Amener la lunette devant la fenêtre, la diriger vers le point du ciel qu’il venait de déterminer par le calcul, appliquer son œil à l’oculaire, cela ne demanda qu’un moment.

«Parfaitement exact», dit-il, après quelques minutes d’observation.

Quelques autres minutes de réflexion, puis il prenait délibérément son chapeau et commençait à descendre ses six étages, en route pour la rue Drouot et pour la banque Lecœur, dont cette rue s’enorgueillissait à juste titre.

Zéphyrin Xirdal ne connaissait qu’une façon de faire ses courses. Jamais d’omnibus, de tramways ni de voitures. Quel que fût l’éloignement du but, il s’y rendait invariablement à pied.
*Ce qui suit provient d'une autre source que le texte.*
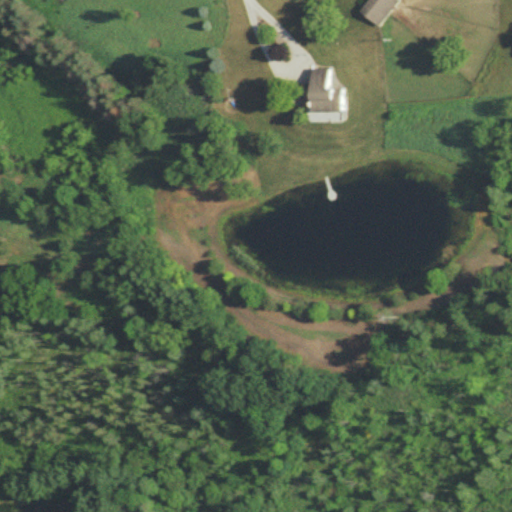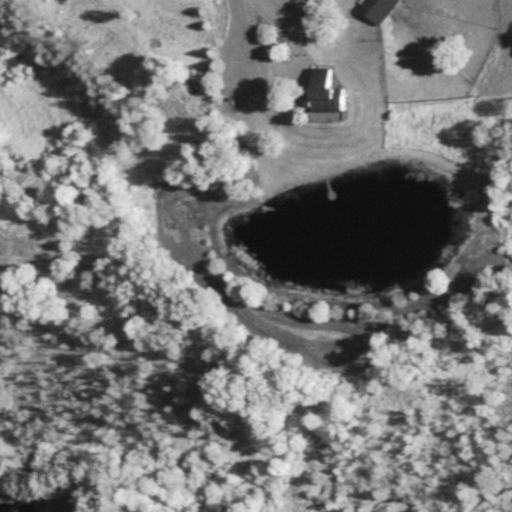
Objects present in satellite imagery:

Mais, jusque dans cet exercice, le plus naturel et le plus pratique de tous les sports, il ne pouvait faire autrement que de se montrer original. Les yeux baissés, roulant ses larges épaules de droite et de gauche, il allait à travers la ville comme s’il eût été dans un désert. Véhicules et piétons, il les ignorait avec une égale sérénité. Aussi, que de «butor!», que de «mal appris!», que de «grossier personnage!» proférés par des passants bousculés ou dont il avait, avec un peu trop de sans-gêne, écrasé les orteils! Que d’injures plus énergiques vociférées à son adresse par l’organe enchanteur de cochers contraints d’arrêter court leur attelage, sous peine de donner matière à un fait divers, dans lequel Zéphyrin Xirdal aurait joué le rôle de victime!

Il n’avait cure de tout cela. Sans rien entendre du concert de malédictions qui s’élevait derrière lui, comme le sillage se forme derrière un navire en marche, il continuait imperturbablement son chemin à grandes enjambées égales et solides.

Vingt minutes lui suffirent pour atteindre la rue Drouot et la banque Lecœur.

«Mon oncle est là? demanda-t-il au garçon de bureau qui se levait à son approche.

– Oui, monsieur Xirdal.

– Seul?

– Seul.»

Zéphyrin Xirdal poussa la porte matelassée et pénétra dans le cabinet du banquier.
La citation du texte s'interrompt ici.